Breeding additional pure 239Pu (DFR running in breeder mode) for nuclear weapons is not possible, because there is no seperated breeding zone containing pure 238U. Using a fractional-distillation PPU with the U/Pu fuel cycle, you would have to remove 239Np (half-life about 2 days) very fast. This is hardly possible. Since the DFR's nuclear part is fully enclosed and watched telemetrically by anti-proliferation authorities, there is no way to extract weapons-grade material. Using an electro-refining PPU, makes things even harder for bomb makers, because it can only distinguish between actinide salts and fission product salts.
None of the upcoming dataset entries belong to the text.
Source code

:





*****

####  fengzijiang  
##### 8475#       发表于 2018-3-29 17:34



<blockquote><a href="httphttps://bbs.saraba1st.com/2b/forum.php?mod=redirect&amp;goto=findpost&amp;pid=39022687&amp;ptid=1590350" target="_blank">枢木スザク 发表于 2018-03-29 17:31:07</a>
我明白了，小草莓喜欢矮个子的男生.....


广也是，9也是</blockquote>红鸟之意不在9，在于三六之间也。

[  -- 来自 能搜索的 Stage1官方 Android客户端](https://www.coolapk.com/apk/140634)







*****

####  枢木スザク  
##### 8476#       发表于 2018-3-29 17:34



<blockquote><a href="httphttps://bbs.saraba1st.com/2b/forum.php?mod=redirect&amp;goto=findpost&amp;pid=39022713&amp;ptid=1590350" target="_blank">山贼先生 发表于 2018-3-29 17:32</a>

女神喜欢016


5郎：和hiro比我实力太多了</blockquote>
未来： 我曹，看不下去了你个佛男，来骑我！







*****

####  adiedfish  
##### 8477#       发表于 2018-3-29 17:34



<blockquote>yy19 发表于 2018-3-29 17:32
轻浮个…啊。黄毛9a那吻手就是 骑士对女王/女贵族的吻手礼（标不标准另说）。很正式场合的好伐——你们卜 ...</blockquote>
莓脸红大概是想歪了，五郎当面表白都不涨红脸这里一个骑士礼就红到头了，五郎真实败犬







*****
The highly radioactive 239Np must be chemically purified in a separate facility within hours to one day, which is nearly impossible, and because such facilities are not necessary for the civil use of the fuel cycle.

When using the Th/U cycle, the 232U isotope, synthesized via (n,2n) reactions, is generating intense hard gamma radiation, which can be detected easily and causes serious damage to weapon electronics. The fractional-distillation PPU is secured in the same way as it is in the U/Pu cycle, preventing the 233Pa being captured by bomb makers.

Compared to the well-known standard method for bomb making, the enrichment of weapons-grade uranium from natural uranium, both possibilities mentioned above are far more difficult to realize.

Is shale gas power not cheaper than nuclear power?

Cheaper than from the DFR? No way!

Long answer: Gas power plants have the lowest construction effort of all power plant technologies, since it is not much more than a turbine with a generator a turbocompressor and a comparatively tiny combustion chamber directly in front of the turbine. Devices which require most other power plants, too. However the "combustion chambers" of coal plants are much larger and more complex. Similar for a nuclear plant with additional abundant safety equipment. Therefore the investment costs for gas plants are low but the effort to provide the gas is much higher than for coal plants let alone nuclear plants. This is reflected in the ERoEI's which are similar for gas and coal plants and almost 3 times lower than for nuclear power plants.

However ERoEI's are higher than market prize relations. The prizes for natural gas are artificially superelevated by the cartel of the few countries which possess abundant easy extractable gas deposits. Thus gas power plants have the highest production costs of the conventional power plants. (unconventional) shale gas deposits are more even distributed on earth and despite their considerable higher extraction costs they reduce the market price of gas because they break the ascendancy of the cartel. Despite of the even lower ERoEI of a gas plant fueled with shale gas it can be attractive to investors because the investment costs are low and the electricity production costs competitive though higher in comparison to coal plants. This means a shorter financial amortization time than for other power plants. The head start in the ERoEI of PWR plants is diminished by political costs like exuberant licensing procedures.

It is therefore necessary to exploit the vast potential of nuclear fission to a larger extend than existing nuclear technologies. That can be achieved by a high powered reactor core with a overall simplified design and inherently safe and simple operation. Also the costly fuel cycle industry needs to be abandoned. Precisely that is achieved by the DFR with an ERoEI of 1000.